▶

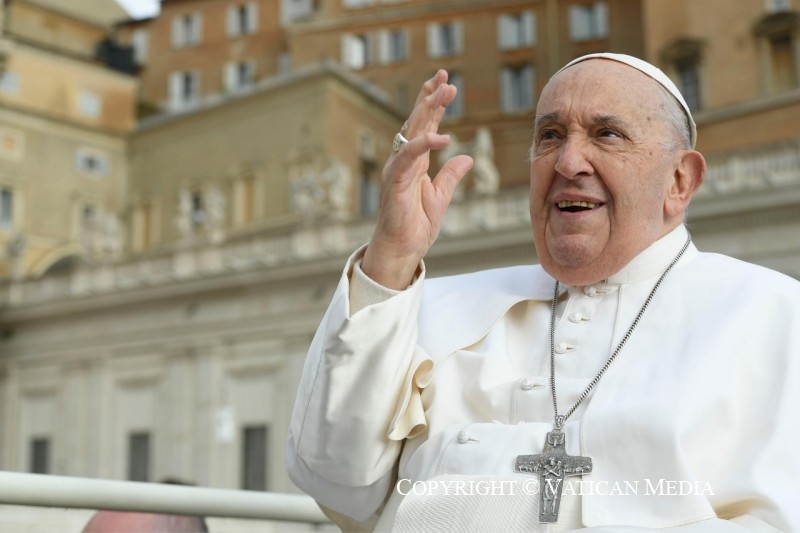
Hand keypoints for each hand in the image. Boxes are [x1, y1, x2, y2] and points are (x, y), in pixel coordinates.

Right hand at [361, 70, 473, 289]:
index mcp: (415, 162)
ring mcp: (398, 169)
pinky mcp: (396, 182)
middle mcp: (404, 160)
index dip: (433, 103)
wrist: (402, 250)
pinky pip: (410, 158)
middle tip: (445, 75)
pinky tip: (442, 136)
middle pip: (418, 121)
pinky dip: (425, 145)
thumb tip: (466, 157)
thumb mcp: (441, 196)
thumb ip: (451, 175)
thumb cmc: (415, 226)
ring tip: (446, 91)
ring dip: (429, 110)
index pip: (424, 125)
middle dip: (432, 97)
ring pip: (413, 132)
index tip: (445, 81)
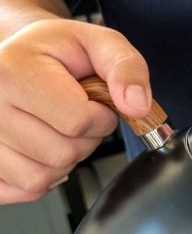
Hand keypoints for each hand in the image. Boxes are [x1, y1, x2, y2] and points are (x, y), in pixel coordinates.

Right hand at [0, 19, 151, 203]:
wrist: (22, 57)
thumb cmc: (56, 52)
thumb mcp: (99, 44)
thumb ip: (126, 68)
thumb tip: (137, 105)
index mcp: (12, 70)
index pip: (76, 122)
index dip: (100, 118)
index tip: (95, 103)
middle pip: (61, 154)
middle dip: (84, 140)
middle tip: (74, 114)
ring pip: (41, 177)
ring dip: (63, 160)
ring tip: (57, 129)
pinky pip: (23, 190)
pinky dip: (42, 177)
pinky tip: (41, 148)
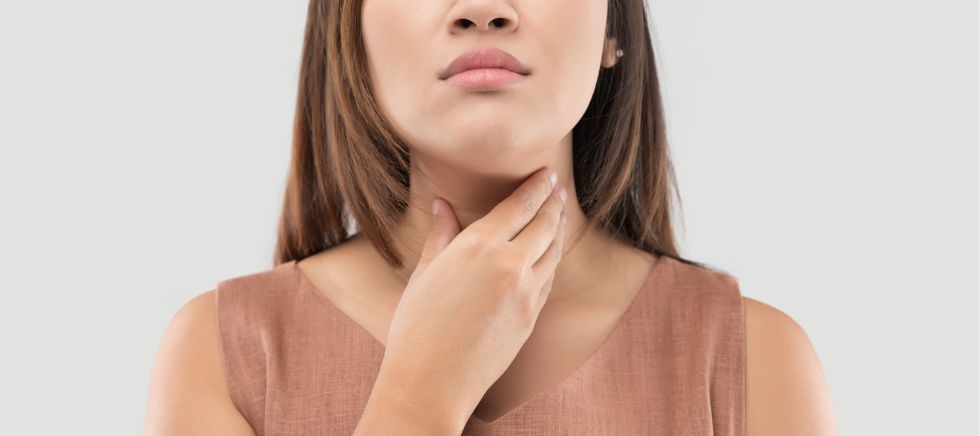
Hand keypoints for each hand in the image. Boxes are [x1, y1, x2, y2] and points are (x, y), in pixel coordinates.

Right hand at [375, 166, 567, 426]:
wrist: (433, 381)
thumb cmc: (416, 327)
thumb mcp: (424, 274)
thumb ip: (441, 236)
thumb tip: (442, 206)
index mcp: (478, 247)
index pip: (519, 206)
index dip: (537, 186)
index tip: (547, 172)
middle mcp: (509, 265)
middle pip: (543, 224)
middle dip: (553, 202)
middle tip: (557, 187)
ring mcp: (525, 293)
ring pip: (552, 252)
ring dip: (558, 229)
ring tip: (559, 215)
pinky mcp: (531, 317)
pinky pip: (548, 279)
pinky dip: (552, 260)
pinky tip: (549, 255)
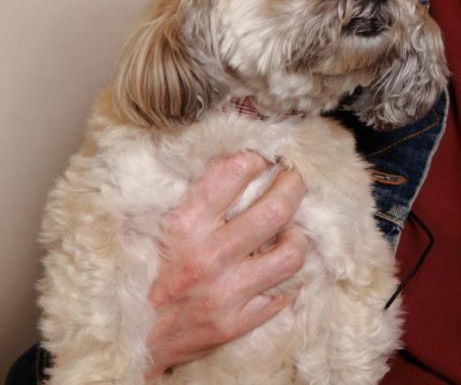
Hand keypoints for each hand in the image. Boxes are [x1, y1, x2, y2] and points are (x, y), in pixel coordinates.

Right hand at [143, 151, 306, 379]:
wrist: (125, 342)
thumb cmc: (137, 275)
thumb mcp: (148, 225)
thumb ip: (185, 194)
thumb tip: (222, 158)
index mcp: (183, 225)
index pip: (236, 172)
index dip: (257, 159)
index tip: (262, 160)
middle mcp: (208, 257)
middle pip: (276, 209)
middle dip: (292, 186)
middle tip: (291, 180)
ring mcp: (225, 293)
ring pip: (291, 253)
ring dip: (296, 235)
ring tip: (288, 230)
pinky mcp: (236, 324)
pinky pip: (283, 293)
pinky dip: (286, 277)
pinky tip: (276, 266)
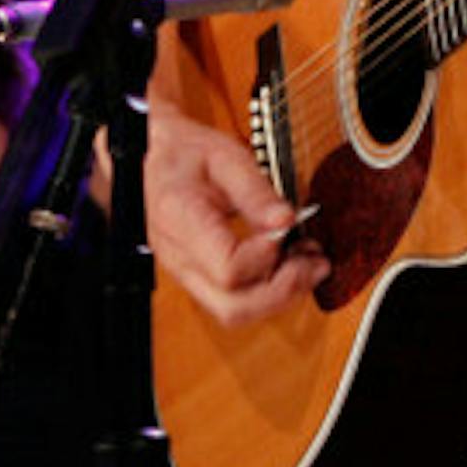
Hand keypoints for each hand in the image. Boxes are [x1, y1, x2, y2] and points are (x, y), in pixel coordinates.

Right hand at [146, 97, 326, 326]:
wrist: (152, 158)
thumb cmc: (184, 153)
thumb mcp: (223, 156)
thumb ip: (256, 191)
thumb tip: (287, 221)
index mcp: (180, 222)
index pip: (229, 269)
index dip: (268, 255)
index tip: (288, 227)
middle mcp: (179, 259)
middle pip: (232, 308)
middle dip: (283, 293)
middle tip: (314, 264)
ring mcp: (186, 273)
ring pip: (234, 312)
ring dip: (279, 295)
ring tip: (308, 261)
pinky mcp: (198, 276)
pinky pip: (233, 300)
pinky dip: (266, 289)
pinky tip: (288, 263)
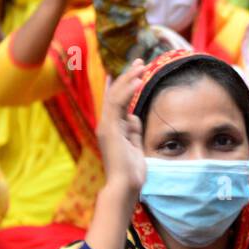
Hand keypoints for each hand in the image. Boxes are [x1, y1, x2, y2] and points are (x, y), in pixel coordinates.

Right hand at [98, 60, 146, 193]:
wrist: (124, 186)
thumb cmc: (131, 172)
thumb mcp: (135, 147)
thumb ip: (133, 132)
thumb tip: (134, 117)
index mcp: (112, 129)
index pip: (114, 102)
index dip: (121, 85)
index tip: (129, 72)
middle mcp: (107, 125)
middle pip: (115, 94)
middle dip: (128, 76)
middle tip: (140, 61)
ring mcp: (107, 126)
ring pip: (116, 95)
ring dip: (130, 78)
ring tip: (142, 65)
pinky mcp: (110, 128)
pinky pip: (118, 104)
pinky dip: (128, 90)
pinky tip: (138, 80)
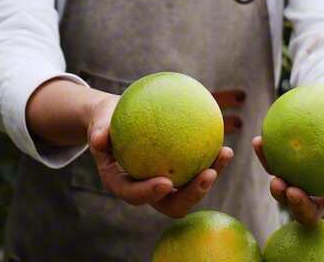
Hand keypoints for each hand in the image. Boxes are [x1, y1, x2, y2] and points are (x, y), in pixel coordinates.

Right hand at [88, 95, 233, 217]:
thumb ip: (99, 130)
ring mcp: (166, 184)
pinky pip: (198, 170)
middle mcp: (147, 190)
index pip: (135, 195)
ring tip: (225, 154)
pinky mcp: (180, 173)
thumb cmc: (107, 120)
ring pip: (191, 189)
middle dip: (192, 195)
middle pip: (171, 204)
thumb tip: (98, 138)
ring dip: (210, 176)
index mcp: (122, 184)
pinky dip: (212, 161)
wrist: (118, 120)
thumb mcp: (99, 121)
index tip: (165, 182)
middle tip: (208, 175)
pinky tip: (225, 146)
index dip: (150, 193)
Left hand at [252, 130, 323, 225]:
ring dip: (278, 190)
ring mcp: (297, 186)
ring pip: (285, 194)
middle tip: (293, 192)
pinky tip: (258, 141)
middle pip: (308, 210)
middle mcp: (318, 194)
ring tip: (274, 179)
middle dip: (299, 207)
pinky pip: (272, 165)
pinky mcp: (281, 171)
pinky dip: (265, 156)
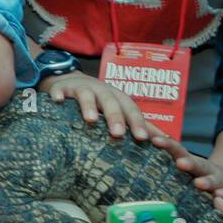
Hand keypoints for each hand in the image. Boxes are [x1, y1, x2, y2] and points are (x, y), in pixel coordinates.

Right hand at [40, 70, 156, 139]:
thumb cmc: (100, 101)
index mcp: (118, 98)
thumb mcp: (119, 109)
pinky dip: (58, 95)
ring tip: (90, 120)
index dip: (136, 122)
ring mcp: (81, 89)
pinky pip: (59, 91)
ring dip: (89, 106)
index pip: (130, 110)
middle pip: (111, 102)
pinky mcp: (62, 88)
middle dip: (114, 117)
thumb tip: (165, 141)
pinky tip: (57, 102)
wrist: (72, 81)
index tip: (143, 139)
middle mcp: (102, 91)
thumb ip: (138, 123)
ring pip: (87, 96)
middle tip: (117, 134)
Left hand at [150, 134, 222, 204]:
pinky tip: (221, 198)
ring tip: (199, 184)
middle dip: (189, 163)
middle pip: (197, 164)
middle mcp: (206, 170)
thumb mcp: (185, 167)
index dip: (168, 145)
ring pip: (213, 180)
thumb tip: (140, 143)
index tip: (155, 141)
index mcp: (191, 162)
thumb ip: (164, 161)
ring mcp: (219, 182)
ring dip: (207, 182)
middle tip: (180, 163)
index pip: (178, 151)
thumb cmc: (199, 177)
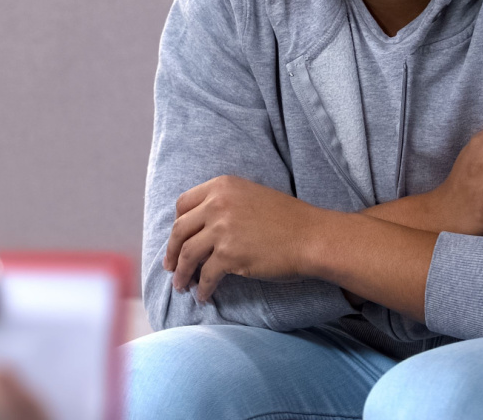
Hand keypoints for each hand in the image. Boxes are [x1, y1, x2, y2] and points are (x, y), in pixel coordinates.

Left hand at [163, 174, 326, 302]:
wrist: (312, 237)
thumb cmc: (288, 220)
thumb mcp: (251, 196)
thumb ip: (225, 203)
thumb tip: (202, 225)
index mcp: (222, 186)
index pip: (183, 203)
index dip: (178, 223)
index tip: (178, 239)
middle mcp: (217, 204)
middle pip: (180, 230)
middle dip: (172, 251)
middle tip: (170, 267)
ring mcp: (221, 230)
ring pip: (187, 255)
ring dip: (181, 274)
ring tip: (181, 286)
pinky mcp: (228, 255)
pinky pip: (205, 276)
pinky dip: (202, 289)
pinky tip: (203, 296)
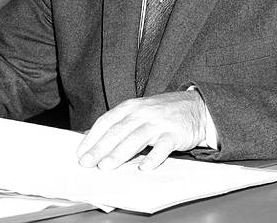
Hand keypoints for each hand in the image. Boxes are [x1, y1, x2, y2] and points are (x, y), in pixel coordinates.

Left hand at [75, 90, 205, 170]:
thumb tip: (91, 138)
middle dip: (100, 148)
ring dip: (119, 154)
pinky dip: (153, 158)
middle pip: (118, 131)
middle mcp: (142, 113)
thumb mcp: (138, 112)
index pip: (106, 121)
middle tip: (87, 163)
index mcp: (130, 107)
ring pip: (136, 138)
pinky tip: (144, 168)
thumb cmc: (161, 113)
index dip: (92, 137)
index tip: (80, 153)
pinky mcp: (174, 133)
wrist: (196, 107)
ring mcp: (159, 122)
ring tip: (106, 167)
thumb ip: (118, 124)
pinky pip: (162, 146)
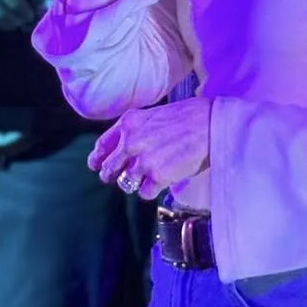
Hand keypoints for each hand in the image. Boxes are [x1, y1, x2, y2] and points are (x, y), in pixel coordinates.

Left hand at [89, 99, 211, 196]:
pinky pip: (144, 193)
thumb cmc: (189, 117)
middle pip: (110, 168)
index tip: (96, 165)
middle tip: (121, 178)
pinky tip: (161, 182)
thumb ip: (135, 130)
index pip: (102, 145)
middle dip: (112, 175)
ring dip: (135, 182)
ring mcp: (143, 161)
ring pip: (126, 182)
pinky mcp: (158, 176)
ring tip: (149, 178)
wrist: (211, 123)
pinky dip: (151, 190)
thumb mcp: (153, 114)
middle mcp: (131, 142)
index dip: (98, 158)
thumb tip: (124, 148)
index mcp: (128, 124)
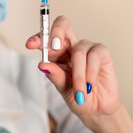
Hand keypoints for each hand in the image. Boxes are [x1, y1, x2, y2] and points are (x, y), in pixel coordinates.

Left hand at [26, 15, 132, 132]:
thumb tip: (42, 64)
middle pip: (63, 24)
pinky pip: (94, 56)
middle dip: (56, 32)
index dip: (38, 38)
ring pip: (78, 51)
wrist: (96, 109)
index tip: (30, 44)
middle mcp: (70, 46)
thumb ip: (54, 74)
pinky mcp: (101, 52)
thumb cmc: (76, 95)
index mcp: (56, 53)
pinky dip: (90, 73)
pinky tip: (90, 85)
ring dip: (78, 75)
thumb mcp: (62, 87)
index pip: (46, 38)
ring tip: (79, 92)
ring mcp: (86, 47)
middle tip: (54, 48)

◀

▶ What the exercise asks
Starting at the line above that contains "index pip: (229, 269)", write out each line exactly until the line that contains "pinky dip: (266, 289)" has been written, and stop there.

▶ Result below
index pip: (229, 269)
index dip: (268, 255)
index tip: (288, 227)
middle mcp: (179, 259)
middle pip: (232, 308)
middle dip: (283, 293)
middle tip: (314, 264)
ring mcp: (186, 273)
ring pip: (234, 312)
ring dip: (279, 295)
ring tip: (308, 261)
pinky mcp: (198, 276)
pinky pip: (233, 300)
pinky dip: (266, 289)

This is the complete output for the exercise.